**SHORT TASK 1:**
According to the Troy House text, in what year did Yuan Gong graduate from the Shanghai Publishing and Printing College?
**SHORT TASK 2:**
List every term the Troy House text names among the relationships that the art projects consider.
**SHORT TASK 3:**
Output the passage of the Troy House text starting at "By providing multi-levelled" and ending at "and online audiences.".

**SOURCE:**
☆ ☆ ☆ ☆
By providing multi-levelled platforms for the creation, display and publication of research and different art forms, Troy House | Art facilitates the production of experimental, risk-taking, multi-media art projects that consider the relationships between consciousness, ideology, memory, technology, ecology, empathy, and the environment. The art, and knowledge, produced as a result will be transcribed, actually and virtually, in both experiential environments and educational forms that are designed for both live and online audiences.
（by David Elliott, 2021.6.25)
Founder & Director
Yuan Gong (born Shanghai, 1961) is an established artist in China where he is known as a pioneer of forms of cross-disciplinary work that critique cultural, social, and political development. He graduated in fine art printing from the Shanghai Publishing and Printing College in 1980, at a time when, after the severe restrictions of the Cultural Revolution (1966-76), the whole country was opening itself to new cultural influences. This led to an incredible burgeoning of the arts as well as to the development of a previously non-existent art market. Like that of many of his contemporaries, Yuan Gong’s early development as an artist entailed an exhumation and digestion of submerged collective memories as well as a search for new and truthful forms of personal expression.
☆ ☆ ☆ ☆
**DATASET EXCERPTS:**
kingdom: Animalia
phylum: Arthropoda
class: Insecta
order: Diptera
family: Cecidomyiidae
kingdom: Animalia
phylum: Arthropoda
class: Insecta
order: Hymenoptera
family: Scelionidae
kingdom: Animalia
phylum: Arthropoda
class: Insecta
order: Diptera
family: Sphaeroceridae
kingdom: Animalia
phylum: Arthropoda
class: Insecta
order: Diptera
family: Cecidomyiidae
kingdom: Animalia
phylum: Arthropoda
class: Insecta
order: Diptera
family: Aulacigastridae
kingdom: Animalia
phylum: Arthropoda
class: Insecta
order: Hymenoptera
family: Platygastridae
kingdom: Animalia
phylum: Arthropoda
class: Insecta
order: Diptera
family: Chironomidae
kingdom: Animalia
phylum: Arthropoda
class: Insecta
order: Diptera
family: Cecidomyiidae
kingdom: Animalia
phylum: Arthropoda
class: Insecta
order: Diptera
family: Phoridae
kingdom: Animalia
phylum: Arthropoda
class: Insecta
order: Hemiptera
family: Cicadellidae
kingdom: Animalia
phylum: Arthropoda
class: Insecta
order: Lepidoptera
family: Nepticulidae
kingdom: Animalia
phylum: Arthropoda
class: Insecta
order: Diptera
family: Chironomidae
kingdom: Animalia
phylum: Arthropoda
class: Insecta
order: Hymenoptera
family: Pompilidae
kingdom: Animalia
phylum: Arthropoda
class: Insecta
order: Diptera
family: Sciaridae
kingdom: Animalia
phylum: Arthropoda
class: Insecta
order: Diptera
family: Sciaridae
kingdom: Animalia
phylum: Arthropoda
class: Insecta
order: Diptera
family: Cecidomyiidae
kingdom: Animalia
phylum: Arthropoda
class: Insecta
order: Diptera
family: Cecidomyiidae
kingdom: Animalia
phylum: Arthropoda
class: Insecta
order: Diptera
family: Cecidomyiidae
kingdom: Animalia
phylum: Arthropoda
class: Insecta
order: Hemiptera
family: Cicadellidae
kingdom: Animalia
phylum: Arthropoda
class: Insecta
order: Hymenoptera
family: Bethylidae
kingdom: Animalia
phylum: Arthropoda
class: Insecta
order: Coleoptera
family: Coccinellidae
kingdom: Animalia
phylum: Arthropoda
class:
☆ ☆ ☆ ☆
**FULL RESPONSE 1:**
1980

**FULL RESPONSE 2:**
consciousness, ideology, memory, technology, ecology, empathy, the environment

**FULL RESPONSE 3:**
By providing multi-levelled platforms for the creation, display and publication of research and different art forms, Troy House | Art facilitates the production of experimental, risk-taking, multi-media art projects that consider the relationships between consciousness, ideology, memory, technology, ecology, empathy, and the environment. The art, and knowledge, produced as a result will be transcribed, actually and virtually, in both experiential environments and educational forms that are designed for both live and online audiences.